Mercury sorption to sediments: Dependence on grain size, dissolved organic carbon, and suspended bacteria Original Research Article

A combination of laboratory scale derived correlations and measurements of grain size distribution, DOC (dissolved organic carbon) concentration, and density of suspended bacteria promises to be useful in estimating Hg(II) sorption in heterogeneous streambeds and groundwater environments. This was found by shaking intact sediment and fractions thereof (<63–2000 μm) with solutions of HgCl2 (1.0–10.0 ng ml−1). The intact sediment was also shaken with the Hg(II) solutions separately in presence of DOC (6.5–90.2 μg ml−1) or brought in contact with suspensions of a strain of groundwater bacteria (2 × 104–2 × 106 cells ml−1). Hg(II) sorption was rather weak and positively correlated with the grain size, and the sorption coefficient (Kd) varied between about 300 and 600 ml g−1. By using the relative surface areas of the fractions, Kd for the intact sediment was back calculated with 2% deviation.
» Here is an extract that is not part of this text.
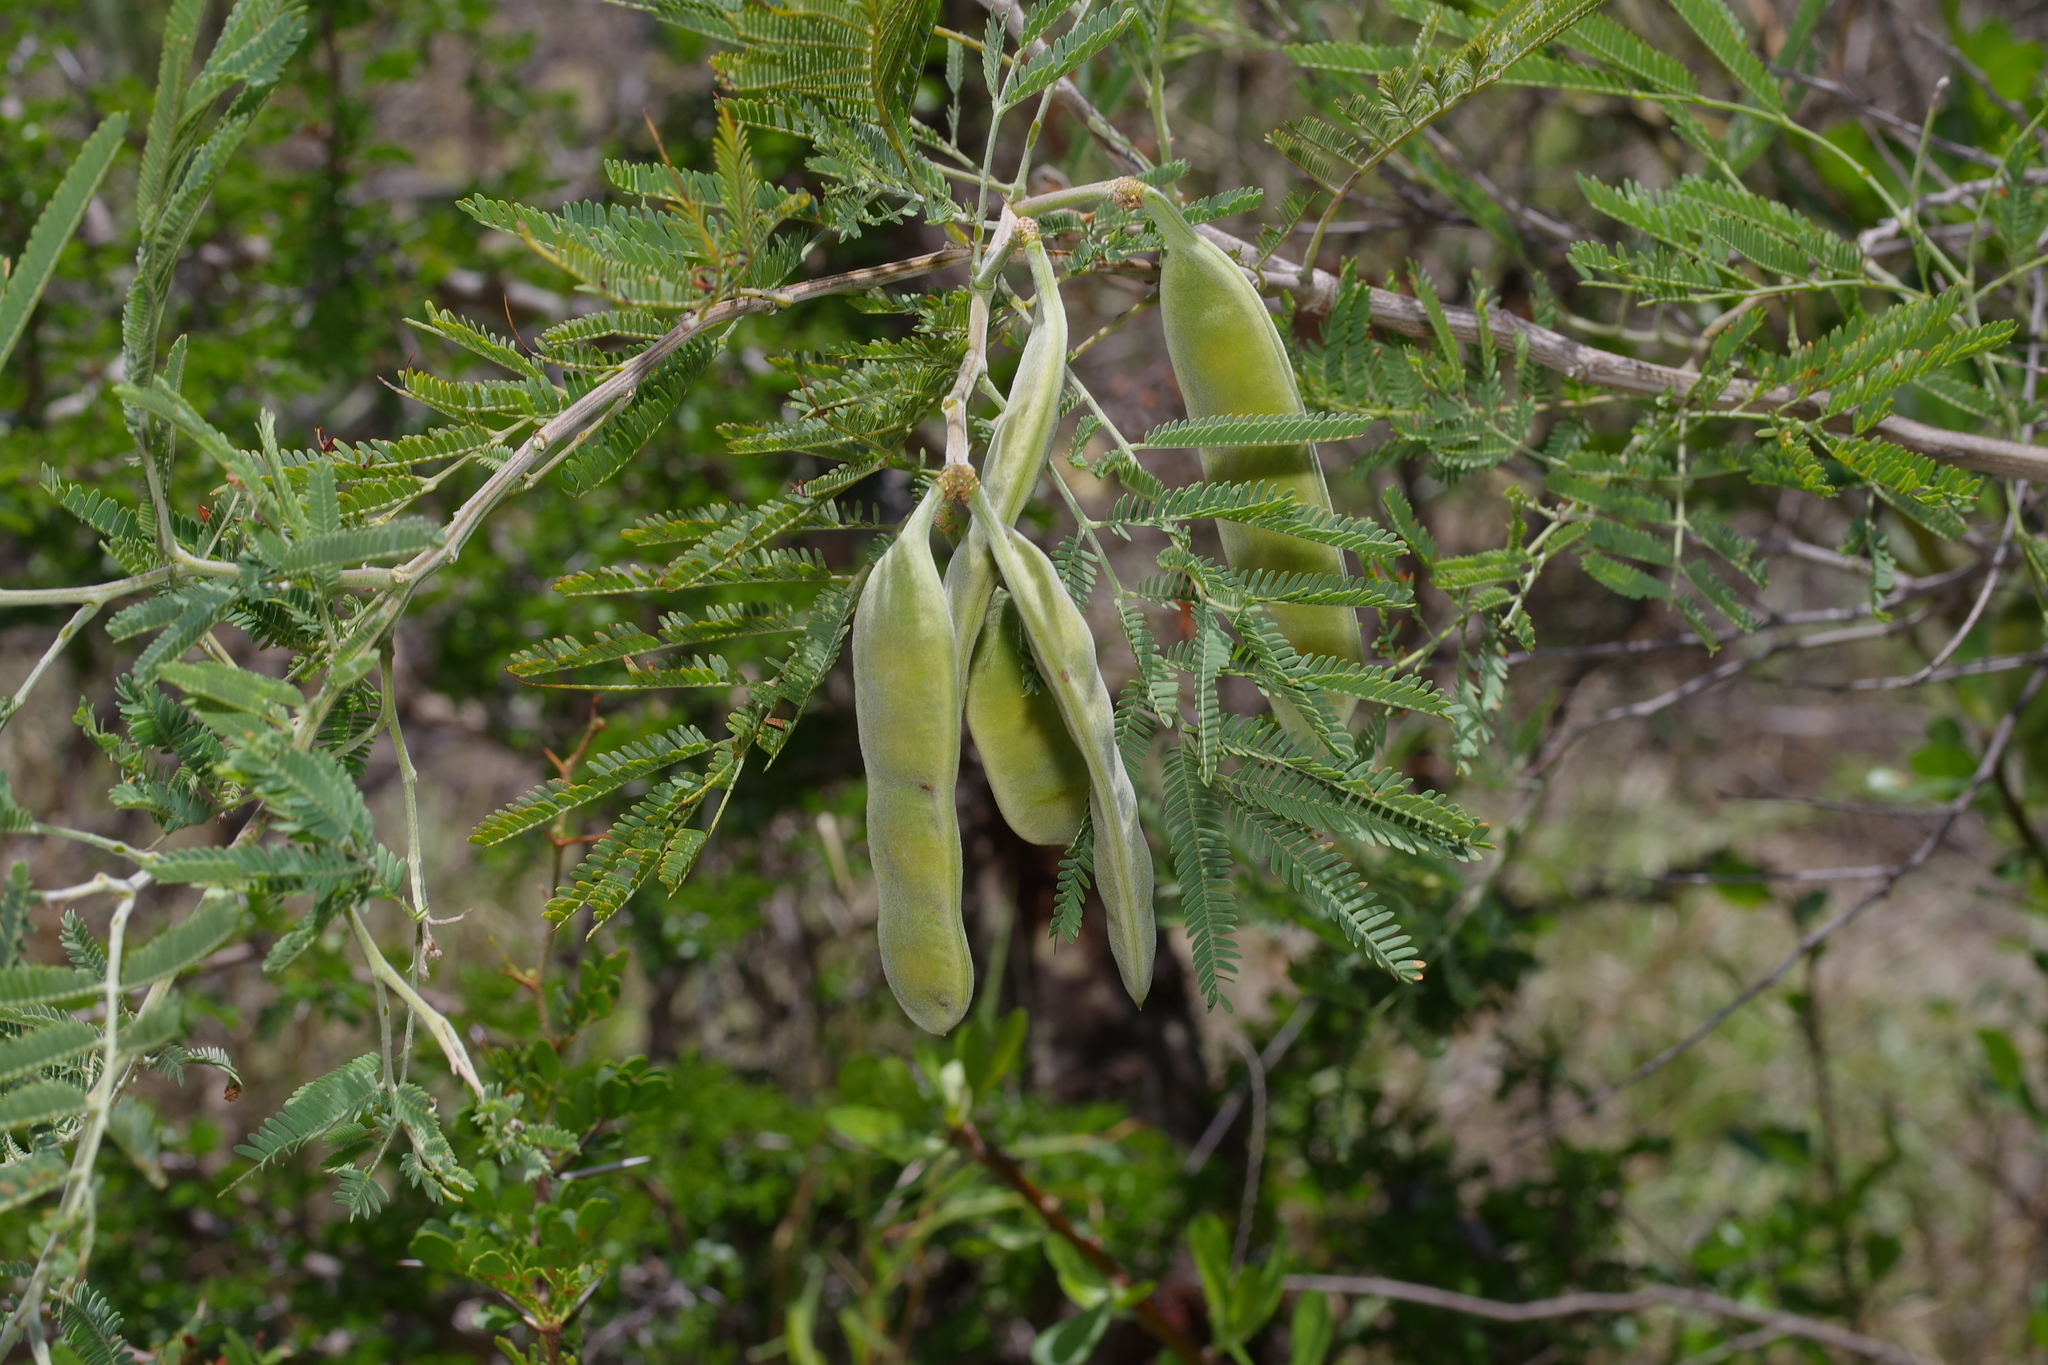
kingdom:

Kd was negatively correlated with the concentration of DOC and positively correlated with the number of bacteria. A multiple regression showed that Kd was significantly more influenced by the number of bacteria than by the grain size. The findings imply that common DOC concentrations in groundwater and streambeds, 5–20 μg ml−1, will halve the Kd obtained from standard sorption assays of Hg(II), and that Kd will almost double when the cell numbers are doubled at densities that are common in aquifers. The findings suggest that simultaneous measurements of surface areas of sediment particles, DOC concentrations, and bacterial numbers are useful to predict spatial variation of Hg(II) sorption in aquifers and sandy sediments.